Louis van Gaal doesn’t believe in egos and superstars, which probably explains why he has failed to get on with some of the biggest names in football in the past. He abhors those who oppose his managerial techniques – players and board members – and, as described by Zlatan Ibrahimovic, behaves like a dictator.
You have to wonder how far Wayne Rooney’s most recent contractual saga would have stretched. Had van Gaal been in charge at United, it’s likely the England forward would either have been made to stay on the coach’s terms, or he would have been sold.
But van Gaal is a winner. He’s meticulous in his approach to management. He knows exactly what he wants from his players and forces them into his system, rather than adjusting his methods to suit the players in his squad.
The current Netherlands coach is known to prefer the 4-3-3 formation, or a variation of it, seen at Bayern, with each player holding very specific duties on the pitch. What should be said about van Gaal is that he doesn’t allow passengers in his team. He wants defending and teamwork from the front (Luca Toni and Mario Gomez weren’t favoured by the Dutchman while at Bayern), he wants wide players to follow his oft-rigid instructions exactly – and based on his success rate in the past, it’s hard to argue against his methods. Intelligent football comes first.
What United desperately need at this time is a manager who can whip this squad into shape, or a modification on this squad following acquisitions this summer.
Van Gaal is known for having guided both Jose Mourinho and Pep Guardiola in the early stages of their managerial careers, and the model currently in use at Bayern Munich is one that was introduced under the Dutch manager during his tenure from 2009 to 2011.
Does that mean United, if they land van Gaal this summer, are set to strut through next season and beyond with the swagger currently held by those in Bavaria and previously at Barcelona? Not quite. It’s no secret that it takes years of planning to develop a style currently on display at both FCBs. But what is absolutely certain is that van Gaal will make the players at United better, while also improving on the dire displays of much of this season under David Moyes.
Not only does he have a track record of getting the best out of his players, he’s also capable of working miracles, as seen by his Eredivisie triumph with an under-resourced AZ Alkmaar, who were closer to relegation than the title the season before, and, of course, the European Cup success with a youthful but immensely talented Ajax team.
Van Gaal’s success stories with youth in the past will bode well for United’s youngsters.
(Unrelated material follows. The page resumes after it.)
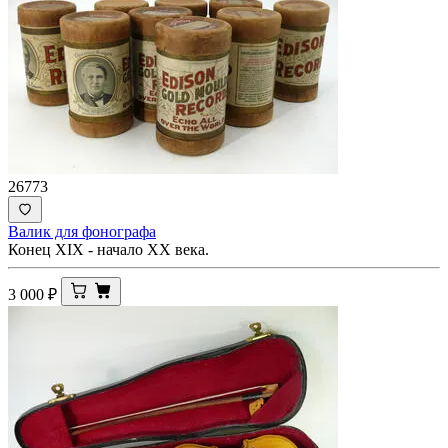
26773
Валик для фонографа
Конец XIX - начало ХХ века.
3 000
₽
Players like Tom Cleverley may simply be seen as expendable and not good enough. That interview held with The Mirror back in February won’t have helped the United academy graduate, with Cleverley unable to define what exactly his role is in the United midfield. As already mentioned, there are no passengers in van Gaal’s teams.
But it does mean that Phil Jones and Chris Smalling may finally get their careers at United off and running, both in and out of the team since arriving at the club, both suffering from injuries and inconsistency. The talent is there, notably in Jones, and a manager like van Gaal will be invaluable in their development.
Van Gaal isn’t without his shortcomings, though. For all the praise that can be lavished on the veteran coach, there are also concerns about his style that may rumble to the surface if he arrives at United this summer.
The Dutchman rarely leaves a club without first having made at least one enemy. It doesn’t matter if it’s a player, members of the boardroom or the local media. Van Gaal’s approach to management, strictly adhering to his principles, can land in him hot water, too.
What can be noted is the criticism Pep Guardiola has faced following Bayern’s 1-0 loss away to Real Madrid on Wednesday night. The Catalan coach is said to be doing too much to disrupt an effective winning machine, tinkering with a system to suit his own. As evidenced by Wednesday’s loss, it can be detrimental.
Van Gaal has suffered from similar problems in the past. It goes without saying that not every footballer can adjust to every tactical setup, while for those who can, it naturally takes time. Don’t be surprised then if van Gaal arrives at United and isn’t immediately racking up the wins.